この日はHOT LINE3でSTOPDAPT-3の発表があり残念ながらnegative dateでしたが、当院も参加していた臨床研究が世界中に発表される様を見て感動しました。ホクホクしながら会場を後にし、佐田先生主催の食事会で留学生のウガさん、オビさんとも一緒に美味しいワインとビール、オランダ料理をいただきました。オランダ料理が口に合うか心配でしたが杞憂であり、肉料理やクロケット(コロッケ)、さすがに生牡蠣はやめましたがハーリング(ニシン)などの魚料理も美味しくいただき、発表が終わったこともあってほろ酔い気分で非常に楽しい時間を過ごせました。
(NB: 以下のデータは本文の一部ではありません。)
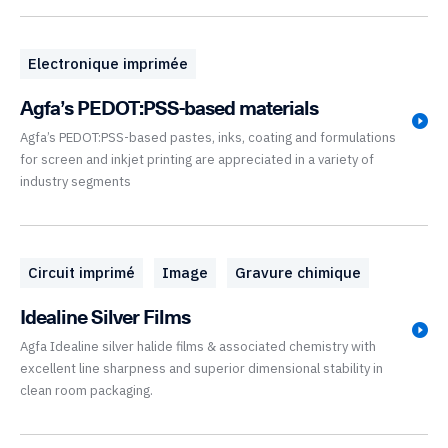
Electronique imprimée
Agfa’s PEDOT:PSS-based materials
Agfa’s PEDOT:PSS-based pastes, inks, coating and formulations
for screen and inkjet printing are appreciated in a variety of
industry segments
Circuit imprimé
Image
Gravure chimique
Idealine Silver Films
Agfa Idealine silver halide films & associated chemistry with
excellent line sharpness and superior dimensional stability in
clean room packaging.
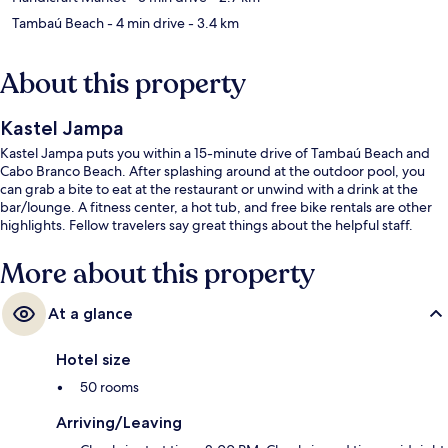
Tambaú Beach
- 4 min drive
- 3.4 km
About this property
Kastel Jampa
Kastel Jampa puts you within a 15-minute drive of Tambaú Beach and
Cabo Branco Beach. After splashing around at the outdoor pool, you
can grab a bite to eat at the restaurant or unwind with a drink at the
bar/lounge. A fitness center, a hot tub, and free bike rentals are other
highlights. Fellow travelers say great things about the helpful staff.
More about this property
At a glance
Hotel size
50 rooms
Arriving/Leaving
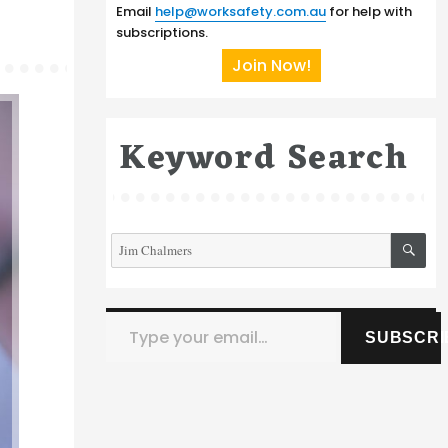
Email
help@worksafety.com.au
for help with
subscriptions.
Join Now!
Keyword Search
SE
Search
for:
Type your email…
SUBSCRI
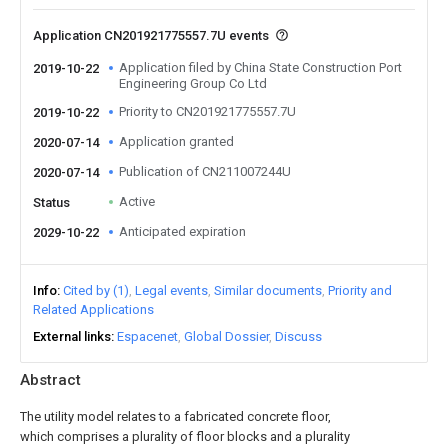
Application CN201921775557.7U events
Application filed by China State Construction Port
2019-10-22
Engineering Group Co Ltd
Priority to CN201921775557.7U
2019-10-22
Application granted
2020-07-14
Publication of CN211007244U
2020-07-14
Active
Status
Anticipated expiration
2029-10-22
Info
Cited by (1)
Legal events
Similar documents
Priority and
Related Applications
External links
Espacenet
Global Dossier
Discuss
Abstract
The utility model relates to a fabricated concrete floor,
which comprises a plurality of floor blocks and a plurality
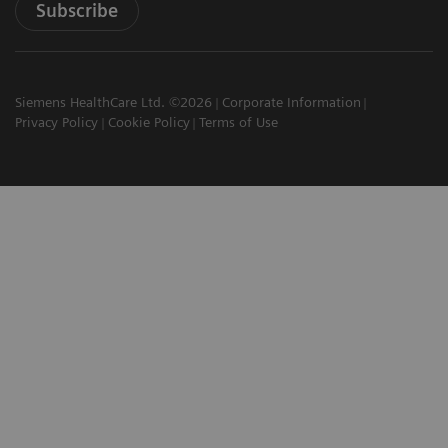
Subscribe
Siemens HealthCare Ltd. ©2026
Corporate Information
Privacy Policy
Cookie Policy
Terms of Use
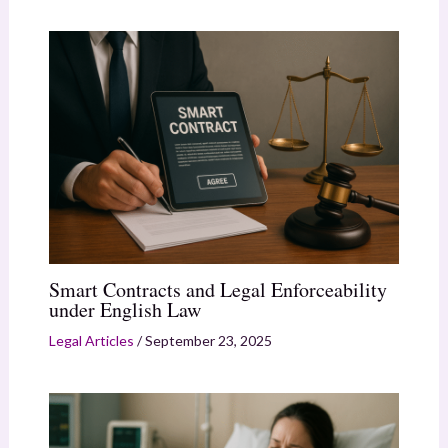
Smart Contracts and Legal Enforceability
under English Law
Legal Articles
/
September 23, 2025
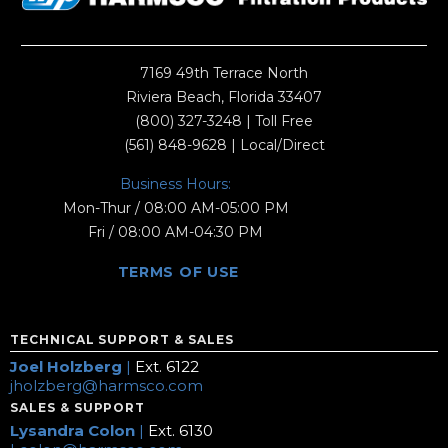
7169 49th Terrace North
Riviera Beach, Florida 33407
(800) 327-3248
| Toll Free
(561) 848-9628
| Local/Direct
Business Hours:
Mon-Thur / 08:00 AM-05:00 PM
Fri / 08:00 AM-04:30 PM
TERMS OF USE
TECHNICAL SUPPORT & SALES
Joel Holzberg
|
Ext. 6122
jholzberg@harmsco.com
SALES & SUPPORT
Lysandra Colon
|
Ext. 6130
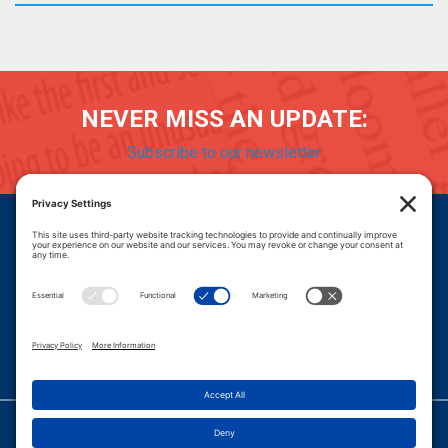
NEVER MISS AN UPDATE:
Subscribe to our newsletter
Donate
Careers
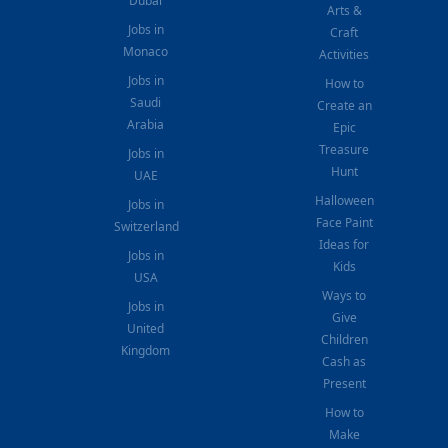
Dubai
Arts &
Jobs in
Craft
Monaco
Activities
Jobs in
How to
Saudi
Create an
Arabia
Epic
Treasure
Jobs in
Hunt
UAE
Halloween
Jobs in
Face Paint
Switzerland
Ideas for
Jobs in
Kids
USA
Ways to
Jobs in
Give
United
Children
Kingdom
Cash as
Present
How to
Make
3日目は髙橋先生の発表がありましたが、スムーズに発表され質疑応答もそつなくこなされていました。同日は夕方からハイネケンミュージアムを訪れ、ビールの製造過程を学びながら出来立てのハイネケンをいただきました。アムステルダムに来てから何度か飲みましたがこの日のハイネケンは格別でした。また夜は山田先生のお知り合いの先生と食事させていただきましたが、到着便でロストバゲージとなりアムステルダムに到着してまずユニクロに行かれたとのことでした。我々は初日にスリ未遂事件はあったものの、その後は大きなトラブルなく過ごせておりラッキーだなと思いながら話を伺っていました。最終日は興味のある分野を聴講しつつ、夜に倉敷の先生方と食事をしました。国内学会で挨拶することはありましたが、アムステルダムでお会いでき感慨深かったです。
いろんなことがあったESCですが、合間にちゃっかり芸術鑑賞(ゴッホ美術館もアムステルダム国立美術館も最高でした)もでき、私としては総じて楽しくいい経験ができました。やはり学会は現地に行かないと!と改めて思い、今回の経験を糧にしてより良い研究が出来るよう引き続き研究・臨床ともに精進しようと思います。
最後に佐田先生をはじめ、ご指導いただいた若槻先生、山口先生、川端先生に感謝申し上げます。また長期不在になるにも関わらず、快く送り出してくださった諸先生方、ありがとうございました。